Peter CrossleyCTO, Webtrends Inc.
On the other hand, Spark is still an emerging technology that has further maturing to do, according to some early adopters. For example, they cited lingering memory management issues, missing features compared with MapReduce, incomplete data encryption support, and a lack of tools for monitoring and managing Spark systems. To fill those gaps and others, the pace of development on the Spark architecture has been fast and furious: There were nine releases of the Apache open source software during 2015, plus five more thus far this year, including a Spark 2.0 version that became available in July.
But the maturity issues aren’t holding back users such as Webtrends. From Crossley’s standpoint, Spark is eminently production-ready. “It’s a stable [technology], and I have no hesitation at all about deploying it,” he said.
MapReduce wouldn’t have cut it for the fast performance that Webtrends is eyeing on the Infinity Analytics application, but Crossley described Spark and its Spark Streaming module as a perfect fit. “The idea is that this data moves seamlessly through our system, and it’s happening in real time. To look at the data and interrogate it in a fast way really required us to go with something like Spark.”
Each day, Webtrends funnels data on more than 13 billion online events — internet clickstreams, for example — into its Hortonworks-based Hadoop cluster. It took 12 hours to make the incoming data available for use in the company’s first big data analytics application, called Explore.

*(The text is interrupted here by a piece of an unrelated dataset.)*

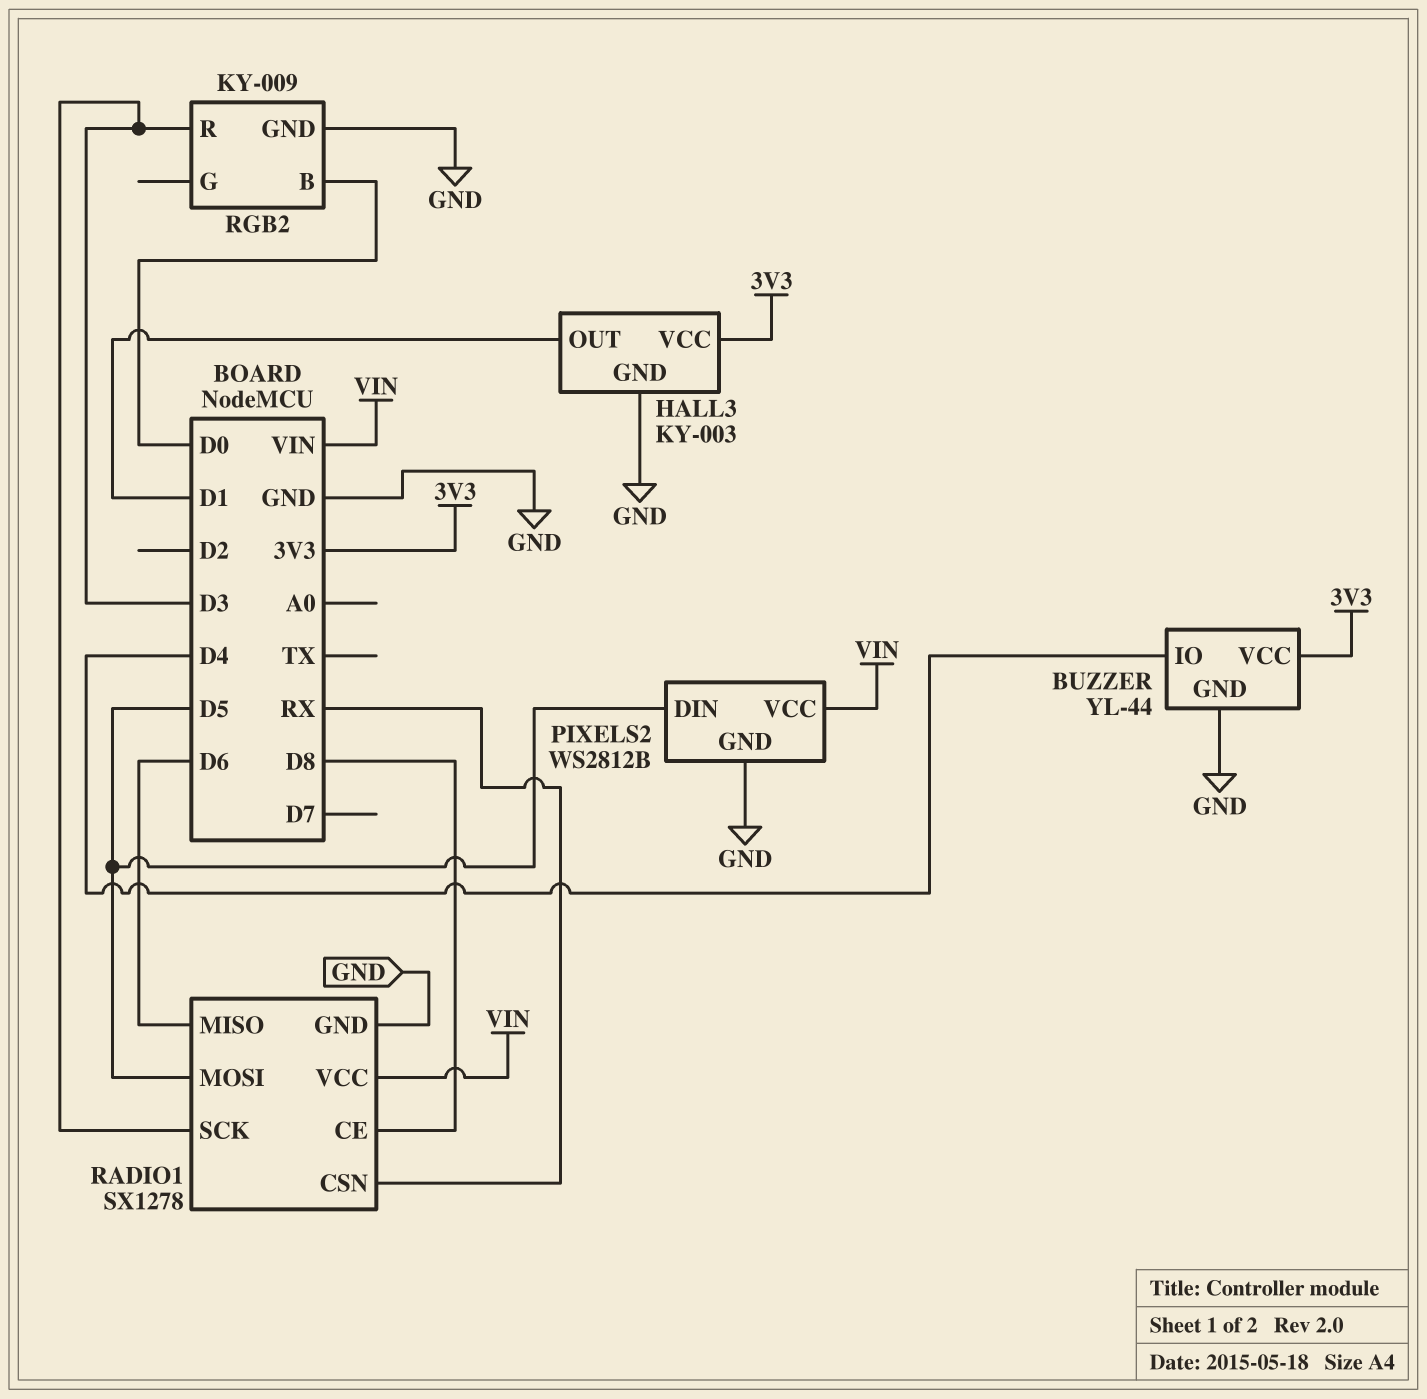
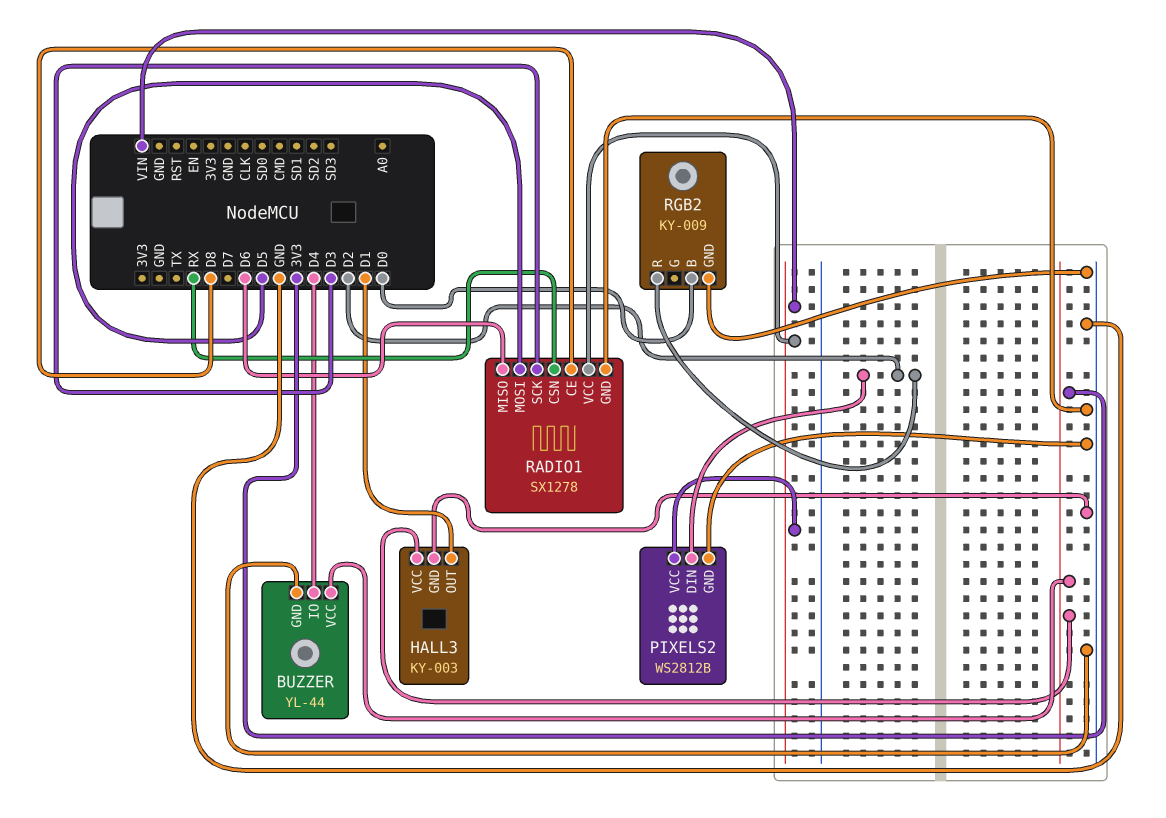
PIXELS2 pin DIN: D5 -> D2
RGB2 pin R: D3 -> D2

With the Spark platform processing the data in streams and running automated machine learning algorithms against it, marketing managers and data scientists at beta user organizations of Infinity Analytics were initially able to get information within a few minutes, Crossley said. His goal is to get the delay down to a matter of seconds so clients can dynamically tailor webpages and marketing offers to site visitors.
Upward mobility for Spark architecture
Synchronoss Technologies Inc. has also centered its big data environment on Spark. “We’ve pretty much standardized on Spark as our data processing engine,” said Suren Nathan, senior director of big data analytics at the Bridgewater, N.J., company, which sells mobility management applications and related analytics services to mobile network operators and corporate enterprises.
The big data implementation also includes a Hadoop cluster running MapR’s distribution; it originated at Razorsight Corp., an analytics provider that Synchronoss acquired in August 2015. Nathan, who led the deployment at Razorsight, said Spark initially is being used as a faster alternative to MapReduce for several “workhorse” batch applications. That includes ETL data integration jobs, as well as data profiling programs that give the analytics teams at Synchronoss a view into the device, network and operations data the company collects from its clients.
But Synchronoss is looking to expand its use of the Spark architecture into more real-time processing realms. By year’s end, it plans to add Spark Streaming for applications such as tracking use of mobile devices so marketing offers can be sent to consumers “at the point of the event,” Nathan said. He then expects in 2017 to turn to MLlib, Spark’s machine learning library, to fuel automated analytics applications — for example, detecting fraudulent activities and violations of mobile-device security policies on corporate networks.
Synchronoss also does SQL programming via the software’s Spark SQL module, in addition to writing application code in Python and Java. Between the core engine and the components surrounding it, the Spark platform “is kind of a one-stop shop” for the company’s big data processing needs, Nathan said. “If we didn’t use Spark, we would have had to use a different piece of technology for all of those things.”